In less than two weeks, I’ll have arthroscopic surgery to repair a torn meniscus that has tormented me for almost six months (took a while to diagnose).  I’ll be glad to get it fixed, but there’s Jerry, unable to help while I’m hobbling or whatever I’ll be. I mention this because this is how it is when you get old—people’s ailments don’t conveniently take turns. They sometimes come on simultaneously.

 

Meanwhile, I’ve written a couple of essays I’m happy with this year, and more poems, good and bad, than I usually admit to. I tend to pretend I’m a total wuss as a writer. It seems to be my way of clearing the decks for the next thing.

 

AND, the book I wrote with Sydney Lea, Growing Old in Poetry: Two Poets, Two Lives, has just come out in paperback from Green Writers Press in Vermont. It has a great cover and a new chapter on politics. It’s gotten great response from people who’ve gotten hold of it. I ought to have a book launch!  This needs to be another blog post—the need to publicize when you get older and basically all you want to do is write.

 

My Wobbly Bicycle, 152

Posted by on Jun 27, 2018 in Featured | 1 comment

Four years have been swept away in the twinkling of an eye. This is odd, you know, since I seem to have been here all along, writing posts now and then, pontificating and musing and drolling and trolling. Nonetheless, one day a few weeks ago, I looked around on my website and found a vacuum between 2014 and now. Apparently I have been in hibernation.

 

My web guy, who designed and takes care of my lovely site basically as a favor these days, his interests being elsewhere, was as mystified as I. He tried to pull it back. Did you know there’s a program that can find old versions of things posted? You can take back the past. Yes, but it’s a random capture, and not much was captured. He was able to mostly rebuild my home page and he’s put back in the books that have come out since then.

 

Apparently the server he was using had failed to update its security and there was a hole in the dyke. Through it poured the return of my hair after chemo, Jerry’s two back surgeries, his hip replacement and the ensuing miseries, my studies of Black writers in preparation for interviewing Nikki Giovanni, and so on. I DO have these in Word files, but rebuilding the posts is more work than I’m willing to do.
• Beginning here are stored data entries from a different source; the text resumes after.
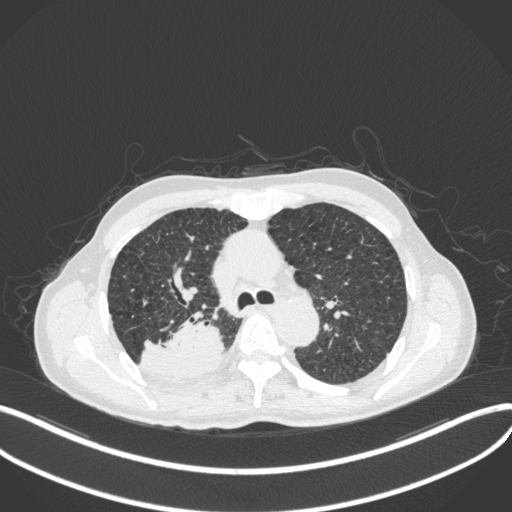
Chest CT, one axial slice; slice 307 of 423 in the series (ordered by position); reconstruction kernel B31f; lung window (W 1500 / L -600 HU); 1 mm slice thickness; 512 × 512 image matrix. Patient: male, 79 years. Case-level facts recorded for this patient, not image findings: clinical TNM (as recorded): T3 N0 M0.
Structures marked on this image (rectangle marked by the reading radiologist):
- lung tumour (recorded histology: adenocarcinoma): bounding box [x1, y1, x2, y2] px = [142, 312, 227, 379]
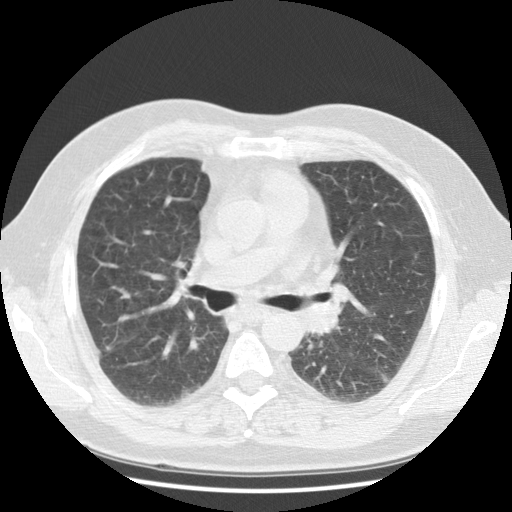
Low-dose screening chest CT, one axial slice. Position 67 of 108 along the scan axis. Reconstruction kernel STANDARD. Lung window (W 1500 / L -600 HU). 2.5 mm slice thickness. 512 × 512 image matrix, field of view 350 × 350 mm.
Annotated regions visible in this slice (outlined manually by an expert reader):
- lesion 1 (tumor, hilum of left lung): bounding box <307,302,339,334> (left, top, right, bottom; pixels)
After all, what am I, famous or something? After my death, maybe some diligent and earnest graduate student can retrieve them from the Cloud, if he or she is desperate enough for a dissertation topic.

 

This all makes me think. Everything makes me think. I am stuck at home while Jerry serves his three-months’ sentence after “revision”(that means it failed the first time) hip replacement. So instead of  hiking or getting anywhere-the-heck-out-of-here for a while, I am thinking. That is, I am thinking between/during grocery shopping and cooking and cleaning up and washing and folding and cleaning the litter box and helping Jerry bathe and dress, driving us to appointments, taking my father to appointments, and doing stretches to help my tendonitis (any wonder?).

 

As the glorious northern summer rips by at warp speed, I am thinking of time and the perception of time. Where did the four years go? Were they an accumulation of dots along a continuum, of blog posts, or books? How narrow.  Humans, in spite of our huge intelligence, have a truncated range of sensory perception compared to most creatures. Then we close even that in, to fit our preconceptions. It’s big out there.

 

So, I am thinking about the width and breadth and depth of those four years, that still exist and no longer exist, depending on how you look at it. The older I get, the more complex things seem to be.

 

Wally’s nugget for today: “Time flies like an arrow; fruit flies like a banana.”